As we drove through the streets of Jaipur nearing sunset, we noticed elaborate set-ups of wood, covered with strings of cow dung and flowers, being carefully tended to by women in brightly colored saris.  These were actually pyres being prepared to celebrate the start of Holi, and as soon as the sun set, we could see the fires being lit and smell the smoke filling the air.



Pushkar - Holi Festival


We awoke before dawn, dressing all in white to begin our journey to Pushkar, where we would actually be celebrating the Holi Festival.  We stayed at the Majestic Palace Hotel, which had a beautiful interior garden, a tasty vegetarian restaurant, and even a pool, and we were given beautiful strands of flowers upon arriving.  Our tour organizers had set up a very safe, sheltered Holi experience for us, bringing in some local performers, piles of colored dust, and buckets of water for the five groups to celebrate with.  

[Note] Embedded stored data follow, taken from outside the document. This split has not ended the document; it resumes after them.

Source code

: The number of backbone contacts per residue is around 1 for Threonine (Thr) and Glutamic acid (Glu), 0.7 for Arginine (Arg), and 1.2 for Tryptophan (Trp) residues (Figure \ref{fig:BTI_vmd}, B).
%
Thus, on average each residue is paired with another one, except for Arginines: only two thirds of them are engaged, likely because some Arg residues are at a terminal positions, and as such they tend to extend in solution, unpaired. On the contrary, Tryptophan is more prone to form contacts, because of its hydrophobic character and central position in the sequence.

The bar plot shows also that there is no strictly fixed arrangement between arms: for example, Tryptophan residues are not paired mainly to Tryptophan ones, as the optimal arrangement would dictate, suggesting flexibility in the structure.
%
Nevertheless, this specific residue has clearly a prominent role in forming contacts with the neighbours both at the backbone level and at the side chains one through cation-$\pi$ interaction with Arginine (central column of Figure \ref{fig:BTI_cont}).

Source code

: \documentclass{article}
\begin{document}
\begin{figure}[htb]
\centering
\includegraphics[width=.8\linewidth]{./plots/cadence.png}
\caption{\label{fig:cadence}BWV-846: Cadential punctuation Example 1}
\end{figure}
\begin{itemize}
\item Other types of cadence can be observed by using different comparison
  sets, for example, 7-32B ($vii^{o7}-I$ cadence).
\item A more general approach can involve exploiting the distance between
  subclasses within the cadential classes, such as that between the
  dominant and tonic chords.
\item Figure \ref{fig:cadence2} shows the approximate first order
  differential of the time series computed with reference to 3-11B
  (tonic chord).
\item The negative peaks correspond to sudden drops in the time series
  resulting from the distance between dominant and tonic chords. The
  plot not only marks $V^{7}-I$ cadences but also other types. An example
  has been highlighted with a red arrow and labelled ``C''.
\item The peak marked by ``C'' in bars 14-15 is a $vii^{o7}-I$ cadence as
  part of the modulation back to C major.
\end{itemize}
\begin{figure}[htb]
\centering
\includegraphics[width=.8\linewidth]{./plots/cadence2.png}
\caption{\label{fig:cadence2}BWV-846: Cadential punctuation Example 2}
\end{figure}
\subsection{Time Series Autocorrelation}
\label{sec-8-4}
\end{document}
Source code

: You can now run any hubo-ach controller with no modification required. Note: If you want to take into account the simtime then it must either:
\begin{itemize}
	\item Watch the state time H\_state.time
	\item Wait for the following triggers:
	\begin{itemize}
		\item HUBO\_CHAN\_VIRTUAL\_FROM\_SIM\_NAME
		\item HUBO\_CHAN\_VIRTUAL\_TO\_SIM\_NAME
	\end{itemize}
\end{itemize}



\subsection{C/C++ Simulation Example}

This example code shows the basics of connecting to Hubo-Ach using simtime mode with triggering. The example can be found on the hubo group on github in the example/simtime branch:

While we had a great time "playing at Holi" with our fellow tour group members, we weren't satisfied to have the segregated experience, and our group made the long walk into the center of town to see the real thing in action.  The first thing I noticed was that all the local women and children were safely in or just outside their homes - from a local perspective, this was a male-only celebration.  The only women walking around were westerners.  So this is my disclaimer:  I would definitely not recommend participating in Holi in India as a solo female.  Be absolutely certain that you have at least a small group and at least some men with you.  We did unfortunately see one young woman who was by herself who had been molested by a crowd of men.  Luckily she didn't appear to have been physically hurt, but it was a sobering reality of the festival going on around us.  




However, as a whole, it was fascinating to see the "real" Holi experience happening around us.  Surprisingly, the main celebration - happening inside a central square - seemed much more like a rage than anything.  Everyone was covered in bright pink and purple paint, jumping and dancing in a mass to blasting house music.  Any men that entered the crowd had their shirts ripped off immediately (thankfully they didn't touch the women), the remnants of fabric tossed onto overhanging power lines.  We wove through the crowd briefly, just to see it, then sat down nearby to have cups of chai, watching the celebration before heading back to rest and get cleaned up.





Another note:  make sure to cover your body and hair in coconut oil before participating in Holi.  We weren't ever given the warning, and many members of our tour group (particularly the women who already color-treated their hair) left India many days later still sporting green and purple hair, and it took me a couple of days and many, many showers to get the dye off my skin!